A treat for password crackers

commentary Would you divulge your password to a complete stranger? A large majority would immediately pooh-pooh the notion but not some office workers in London.

commentary Would you divulge your password to a complete stranger?

A large majority would immediately pooh-pooh the notion but not some office workers in London. Out of 172 office workers recently surveyed at the Liverpool Street rail station, 71 percent were willing to reveal their passwords for a bar of chocolate.

The study was conducted by Infosecurity Europe as part of its annual research on office scruples.

Many participants were willing to explain the origins of their passwords, which ranged from their favourite soccer team to their pet or child's name. The most common password was "admin". Two-thirds use the same password for personal Internet access for services such as online banking.

While the results of the survey were disturbing, remarks made by some respondents were plain shocking.

"I work in a financial call centre. Our password changes daily but I do not have a problem remembering it as it's written on the board so that everyone can see it," said one participant. When pressed on who "everyone" constituted, the worker said, "... I think they rub it off before the cleaners arrive."

A senior executive who was interviewed said he initially had trouble remembering his password -- which changed every month. So he devised a "foolproof solution" by adding his wife's name with the current month.

According to Infosecurity Europe, 80 percent of respondents were tired of using passwords while 92 percent said they would prefer to use alternatives such as smartcards, tokens or biometric technology.

This year's results was slightly better than the previous year where out of 152 office workers surveyed at Waterloo Station, 90 percent gave away their passwords for a cheap pen.

"We keep as many passwords as possible at the default that comes with the software such as 'admin' or 'password' so that we don't have to keep remembering them. I log onto different applications and networks around a hundred times a day ... it is a nightmare to remember all the passwords," one worker told Infosecurity Europe in the 2003 survey.

On the surface, these stories may sound ridiculous but it does bring home a key point -- password management is a nightmare.

Although software applications to manage passwords are readily available, the challenge goes beyond technology -- in this day and age, it's getting harder to clearly discern the boundaries between work and personal tasks.

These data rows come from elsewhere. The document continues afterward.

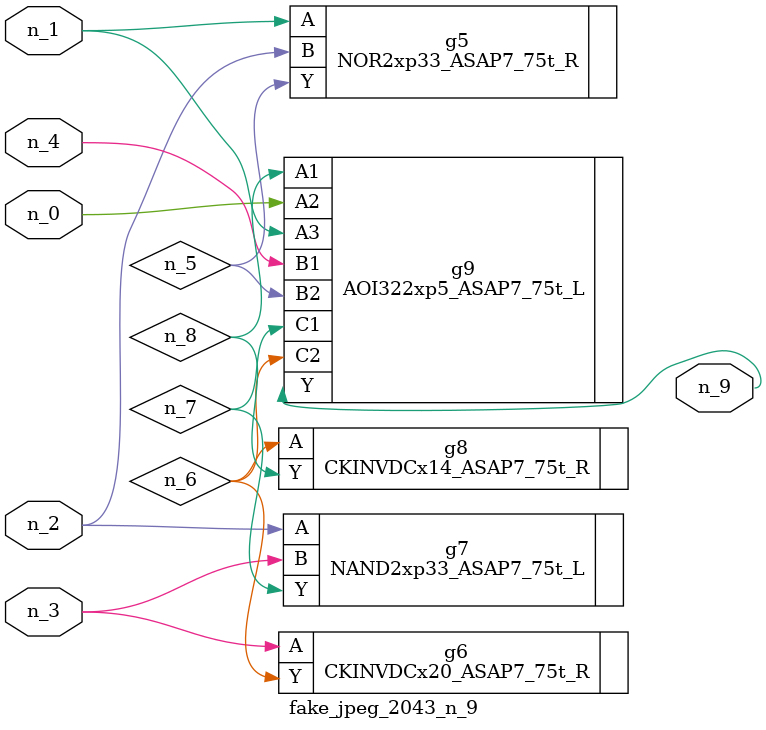
<source format=v>
module fake_jpeg_2043_n_9 (n_3, n_2, n_1, n_0, n_4, n_9);

input n_3;
input n_2;
input n_1;
input n_0;
input n_4;

output n_9;

wire n_8;
wire n_6;
wire n_5;
wire n_7;

NOR2xp33_ASAP7_75t_R g5 ( 
.A(n_1),
.B(n_2),
.Y(n_5)
);

CKINVDCx20_ASAP7_75t_R g6 ( 
.A(n_3),
.Y(n_6)
);

NAND2xp33_ASAP7_75t_L g7 ( 
.A(n_2),
.B(n_3),
.Y(n_7)
);

CKINVDCx14_ASAP7_75t_R g8 ( 
.A(n_6),
.Y(n_8)
);

AOI322xp5_ASAP7_75t_L g9 ( 
.A1(n_8),
.A2(n_0),
.A3(n_1),
.B1(n_4),
.B2(n_5),
.C1(n_7),
.C2(n_6),
.Y(n_9)
);


endmodule
</source>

For instance, employees would rather login to their Internet banking Web site during office hours rather than spend precious time in a queue.

Even Microsoft Chairman Bill Gates predicted the death of the password in a recent speech at the RSA Security conference in San Francisco. He said it was time to remove the vulnerabilities associated with employees using "weak passwords".

Mainstream acceptance of different forms of authentication will take time but in the interim, companies should proscribe employees from revealing or even discussing their passwords. And if you ever intend to run a business in London, conduct a gullibility test ... just in case.